Directive → Reproduce every line of the listing below, replacing "image" with "scan" and leaving everything else unchanged.

Task input →
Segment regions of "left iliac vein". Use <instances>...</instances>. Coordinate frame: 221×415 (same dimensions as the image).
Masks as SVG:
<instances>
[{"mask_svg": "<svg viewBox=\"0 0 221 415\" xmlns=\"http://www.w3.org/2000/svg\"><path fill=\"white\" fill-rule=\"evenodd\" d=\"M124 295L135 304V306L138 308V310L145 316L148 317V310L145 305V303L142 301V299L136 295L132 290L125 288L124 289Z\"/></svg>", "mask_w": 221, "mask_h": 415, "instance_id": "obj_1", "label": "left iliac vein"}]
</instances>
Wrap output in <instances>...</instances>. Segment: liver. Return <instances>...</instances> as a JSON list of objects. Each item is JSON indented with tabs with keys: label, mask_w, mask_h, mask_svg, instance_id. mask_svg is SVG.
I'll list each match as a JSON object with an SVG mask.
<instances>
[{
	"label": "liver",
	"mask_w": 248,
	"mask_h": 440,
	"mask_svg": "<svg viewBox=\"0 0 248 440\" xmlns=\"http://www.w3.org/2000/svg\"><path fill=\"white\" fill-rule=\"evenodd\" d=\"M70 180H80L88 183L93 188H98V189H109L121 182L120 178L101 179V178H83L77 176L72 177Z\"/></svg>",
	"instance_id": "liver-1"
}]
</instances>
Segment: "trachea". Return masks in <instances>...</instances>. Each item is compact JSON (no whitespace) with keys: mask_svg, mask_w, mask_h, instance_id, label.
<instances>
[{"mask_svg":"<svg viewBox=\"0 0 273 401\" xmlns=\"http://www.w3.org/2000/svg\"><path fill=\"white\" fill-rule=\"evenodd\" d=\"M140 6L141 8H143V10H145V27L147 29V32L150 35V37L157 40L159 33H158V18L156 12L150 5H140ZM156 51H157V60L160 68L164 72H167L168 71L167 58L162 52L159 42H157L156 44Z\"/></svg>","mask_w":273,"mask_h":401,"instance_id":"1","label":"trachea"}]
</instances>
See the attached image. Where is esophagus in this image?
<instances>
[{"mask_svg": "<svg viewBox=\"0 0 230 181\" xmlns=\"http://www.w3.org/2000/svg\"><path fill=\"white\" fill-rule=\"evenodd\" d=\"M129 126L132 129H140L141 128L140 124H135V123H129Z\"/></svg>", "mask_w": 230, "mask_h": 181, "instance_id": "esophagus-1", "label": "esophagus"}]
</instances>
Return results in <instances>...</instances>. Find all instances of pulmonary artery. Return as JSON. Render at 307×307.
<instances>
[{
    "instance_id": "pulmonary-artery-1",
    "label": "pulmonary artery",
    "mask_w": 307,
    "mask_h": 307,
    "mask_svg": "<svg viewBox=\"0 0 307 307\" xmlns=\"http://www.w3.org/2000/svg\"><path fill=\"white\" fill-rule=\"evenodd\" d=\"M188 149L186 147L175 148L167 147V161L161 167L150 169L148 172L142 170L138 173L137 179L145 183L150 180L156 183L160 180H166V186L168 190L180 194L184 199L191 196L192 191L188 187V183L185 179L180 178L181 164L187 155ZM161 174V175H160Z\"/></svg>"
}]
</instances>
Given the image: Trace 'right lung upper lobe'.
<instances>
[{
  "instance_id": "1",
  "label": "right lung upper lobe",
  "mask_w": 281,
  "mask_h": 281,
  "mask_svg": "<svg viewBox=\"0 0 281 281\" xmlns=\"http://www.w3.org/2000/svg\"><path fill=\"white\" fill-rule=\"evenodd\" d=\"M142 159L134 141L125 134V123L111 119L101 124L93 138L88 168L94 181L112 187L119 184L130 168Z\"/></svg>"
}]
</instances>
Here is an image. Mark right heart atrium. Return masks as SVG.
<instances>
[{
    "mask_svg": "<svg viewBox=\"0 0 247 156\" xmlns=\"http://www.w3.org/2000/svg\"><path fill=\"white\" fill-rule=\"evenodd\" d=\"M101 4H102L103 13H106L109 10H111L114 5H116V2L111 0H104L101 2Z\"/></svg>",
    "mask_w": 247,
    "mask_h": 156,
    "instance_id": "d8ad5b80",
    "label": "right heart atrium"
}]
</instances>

Solution to this problem →
Segment regions of "left iliac vein". Use <instances>...</instances>. Coordinate frame: 221×415 (same dimensions as the scan).
Masks as SVG:
<instances>
[{"mask_svg": "<svg viewBox=\"0 0 221 415\" xmlns=\"http://www.w3.org/2000/svg\"><path fill=\"white\" fill-rule=\"evenodd\" d=\"M124 295L135 304V306L138 308V310L145 316L148 317V310L145 305V303L142 301V299L136 295L132 290L125 288L124 289Z\"/></svg>", "mask_w": 221, "mask_h": 415, "instance_id": "obj_1", "label": "left iliac vein"}]
</instances>
Wrap output in <instances>...</instances>. Segment: liver. Return <instances>...</instances> as a JSON list of objects. Each item is JSON indented with tabs with keys: label, mask_w, mask_h, mask_svg, instance_id. mask_svg is SVG.
I'll list each match as a JSON object with an SVG mask.
<instances>
[{
	"label": "liver",
	"mask_w": 248,
	"mask_h": 440,
	"mask_svg": "<svg viewBox=\"0 0 248 440\" xmlns=\"http://www.w3.org/2000/svg\"><path fill=\"white\" fill-rule=\"evenodd\" d=\"M70 180H80L88 183L93 188H98V189H109L121 182L120 178L101 179V178H83L77 176L72 177Z\"/></svg>",
	"instance_id": "liver-1"
}]
</instances>
Segment: "trachea". Return masks in <instances>...</instances>. Each item is compact JSON (no whitespace) with keys: mask_svg, mask_w, mask_h, instance_id, label.
<instances>
[{"mask_svg":"<svg viewBox=\"0 0 273 401\" xmlns=\"http://www.w3.org/2000/svg\"><path fill=\"white\" fill-rule=\"evenodd\" d=\"M140 6L141 8H143V10H145V27L147 29V32L150 35V37L157 40L159 33H158V18L156 12L150 5H140ZM156 51H157V60L160 68L164 72H167L168 71L167 58L162 52L159 42H157L156 44Z\"/></svg>","mask_w":273,"mask_h":401,"instance_id":"1","label":"trachea"}]
</instances>
See the attached scan. Where is esophagus in this scan?
<instances>
[{"mask_svg": "<svg viewBox=\"0 0 230 181\" xmlns=\"http://www.w3.org/2000/svg\"><path fill=\"white\" fill-rule=\"evenodd\" d=\"M129 126L132 129H140L141 128L140 124H135V123H129Z\"/></svg>", "mask_w": 230, "mask_h": 181, "instance_id": "esophagus-1", "label": "esophagus"}]
</instances>
Return results in <instances>...</instances>. Find all instances of pulmonary artery. Return as JSON. Render at 307×307.
<instances>
[{
    "instance_id": "pulmonary-artery-1",
    "label": "pulmonary artery",
    "mask_w": 307,
    "mask_h": 307,
    "mask_svg": "<svg viewBox=\"0 0 307 307\" xmlns=\"http://www.w3.org/2000/svg\"><path fill=\"white\" fill-rule=\"evenodd\" d=\"M188 149L186 147L175 148L167 147V161L161 167L150 169L148 172L142 170L138 173L137 179L145 183L150 180L156 183L160 180H166V186L168 190L180 194L184 199L191 196L192 191L188 187V183L185 179L180 178L181 164L187 155ZM161 174V175H160Z\"/></svg>"
}]
</instances>
Given the scan: Trace 'right lung upper lobe'.
<instances>
[{
  "instance_id": "1",
  "label": "right lung upper lobe",
  "mask_w": 281,
  "mask_h": 281,
  "mask_svg": "<svg viewBox=\"0 0 281 281\" xmlns=\"http://www.w3.org/2000/svg\"><path fill=\"white\" fill-rule=\"evenodd\" d=\"M142 159L134 141L125 134V123L111 119L101 124L93 138L88 168L94 181L112 187L119 184L130 168Z\"/></svg>"
}]
</instances>
Here is an scan. Mark right heart atrium. Return masks as SVG.
<instances>
[{
    "mask_svg": "<svg viewBox=\"0 0 247 156\" xmlns=\"http://www.w3.org/2000/svg\"><path fill=\"white\" fill-rule=\"evenodd\" d=\"M101 4H102L103 13H106L109 10H111L114 5H116V2L111 0H104L101 2Z\"/></svg>",
    "mask_w": 247,
    "mask_h": 156,
    "instance_id": "d8ad5b80",
    "label": "right heart atrium"
}]
</instances>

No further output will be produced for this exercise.